▸ What is required
Scan the lines below; pull out those with "glandular".

**** Material for this task

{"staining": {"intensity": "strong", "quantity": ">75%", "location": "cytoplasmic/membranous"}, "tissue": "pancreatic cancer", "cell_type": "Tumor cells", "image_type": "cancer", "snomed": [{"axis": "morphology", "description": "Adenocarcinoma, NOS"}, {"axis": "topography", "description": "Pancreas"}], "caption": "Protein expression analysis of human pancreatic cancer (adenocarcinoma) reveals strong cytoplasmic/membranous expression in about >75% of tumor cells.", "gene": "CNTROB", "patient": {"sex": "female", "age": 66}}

********
**** Material for this task

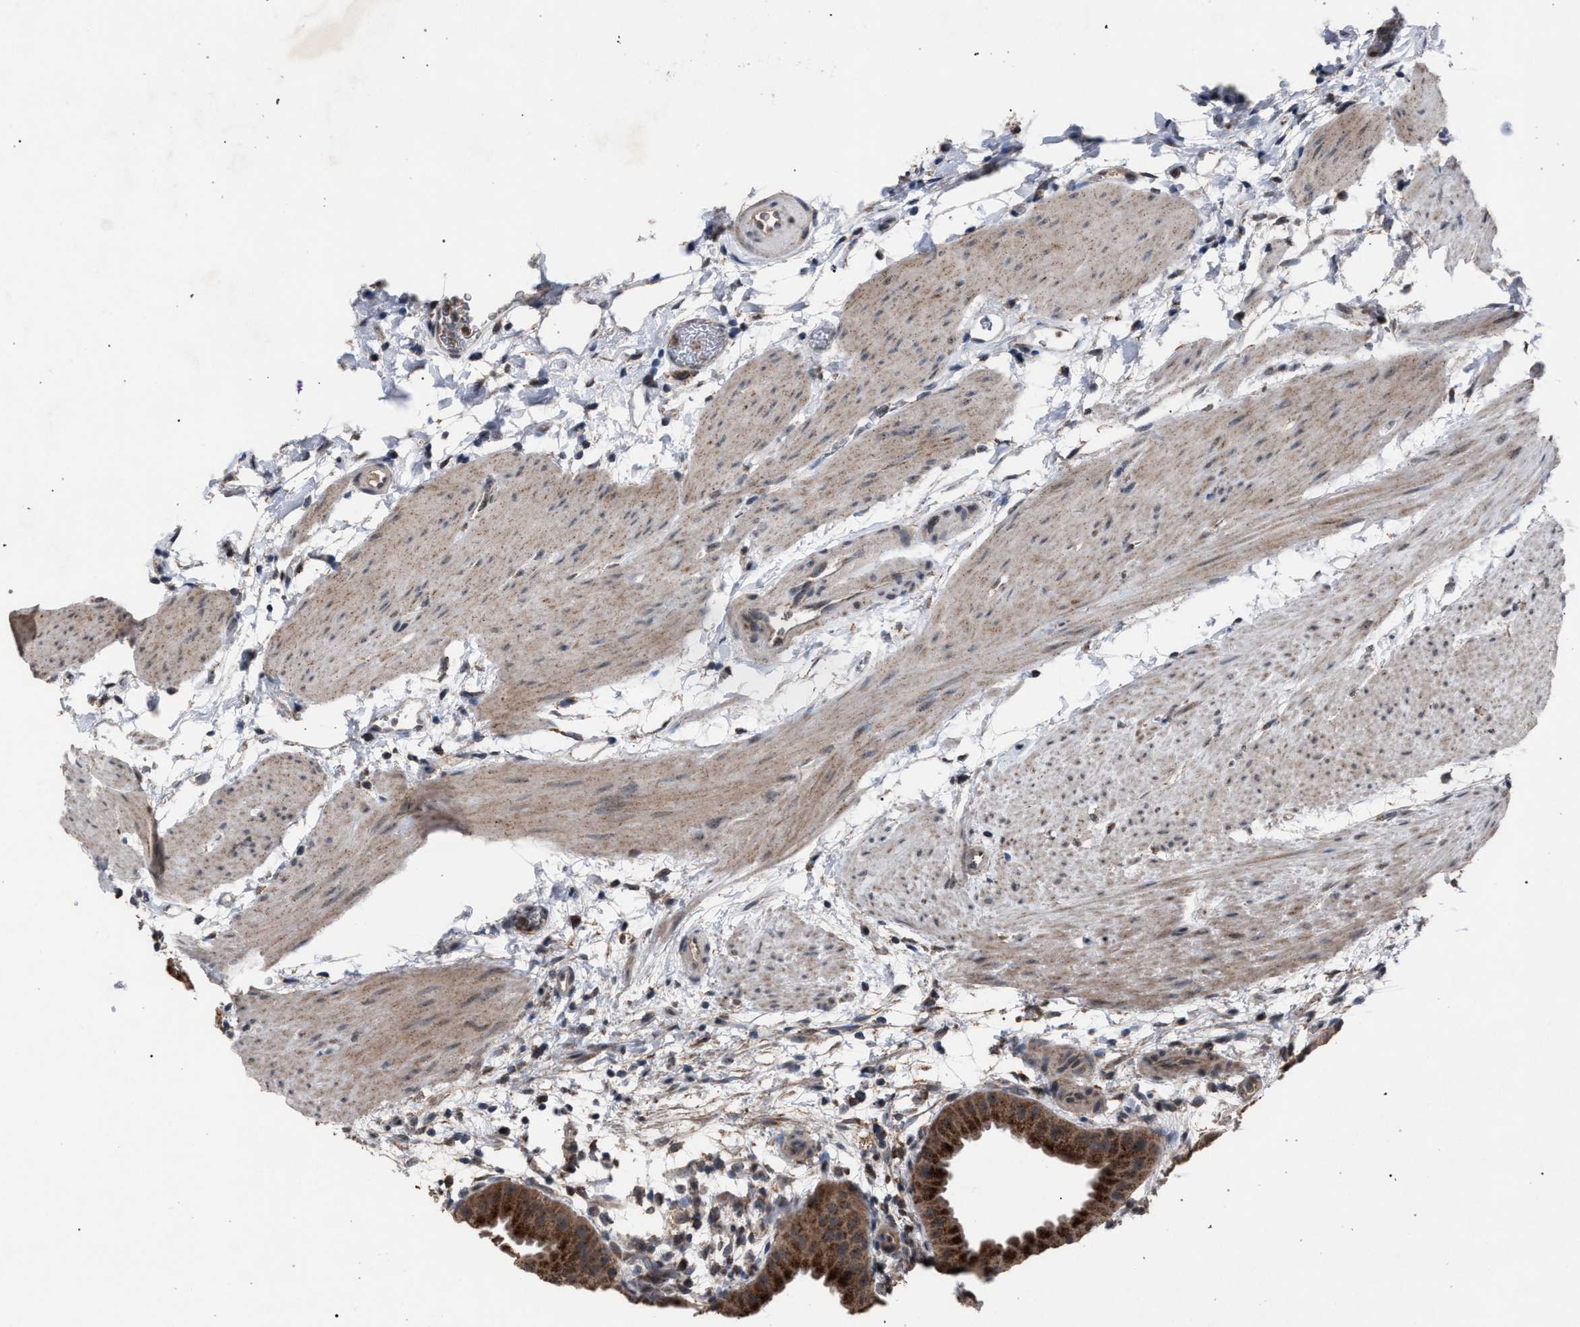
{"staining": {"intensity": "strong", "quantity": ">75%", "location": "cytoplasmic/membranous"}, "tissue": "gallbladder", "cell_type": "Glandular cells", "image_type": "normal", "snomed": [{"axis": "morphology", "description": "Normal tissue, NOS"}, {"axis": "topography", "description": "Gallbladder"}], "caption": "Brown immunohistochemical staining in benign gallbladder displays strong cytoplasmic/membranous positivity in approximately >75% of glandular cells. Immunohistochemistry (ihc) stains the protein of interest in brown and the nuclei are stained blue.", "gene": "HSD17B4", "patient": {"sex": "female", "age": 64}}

********
**** Material for this task

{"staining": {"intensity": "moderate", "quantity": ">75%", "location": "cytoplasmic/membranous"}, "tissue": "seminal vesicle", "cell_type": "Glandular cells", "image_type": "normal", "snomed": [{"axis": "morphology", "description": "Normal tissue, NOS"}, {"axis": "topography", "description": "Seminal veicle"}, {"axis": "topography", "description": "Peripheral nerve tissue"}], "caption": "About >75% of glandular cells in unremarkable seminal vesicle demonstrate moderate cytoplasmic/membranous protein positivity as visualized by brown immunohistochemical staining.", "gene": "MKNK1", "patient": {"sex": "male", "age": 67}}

********

▸ Exercise response
{"staining": {"intensity": "strong", "quantity": ">75%", "location": "cytoplasmic/membranous"}, "tissue": "gallbladder", "cell_type": "Glandular cells", "image_type": "normal", "snomed": [{"axis": "morphology", "description": "Normal tissue, NOS"}, {"axis": "topography", "description": "Gallbladder"}], "caption": "Brown immunohistochemical staining in benign gallbladder displays strong cytoplasmic/membranous positivity in approximately >75% of glandular cells. Immunohistochemistry (ihc) stains the protein of interest in brown and the nuclei are stained blue.", "gene": "HSD17B4", "patient": {"sex": "female", "age": 64}}
{"staining": {"intensity": "moderate", "quantity": ">75%", "location": "cytoplasmic/membranous"}, "tissue": "seminal vesicle", "cell_type": "Glandular cells", "image_type": "normal", "snomed": [{"axis": "morphology", "description": "Normal tissue, NOS"}, {"axis": "topography", "description": "Seminal veicle"}, {"axis": "topography", "description": "Peripheral nerve tissue"}], "caption": "About >75% of glandular cells in unremarkable seminal vesicle demonstrate moderate cytoplasmic/membranous protein positivity as visualized by brown immunohistochemical staining.", "gene": "MKNK1", "patient": {"sex": "male", "age": 67}}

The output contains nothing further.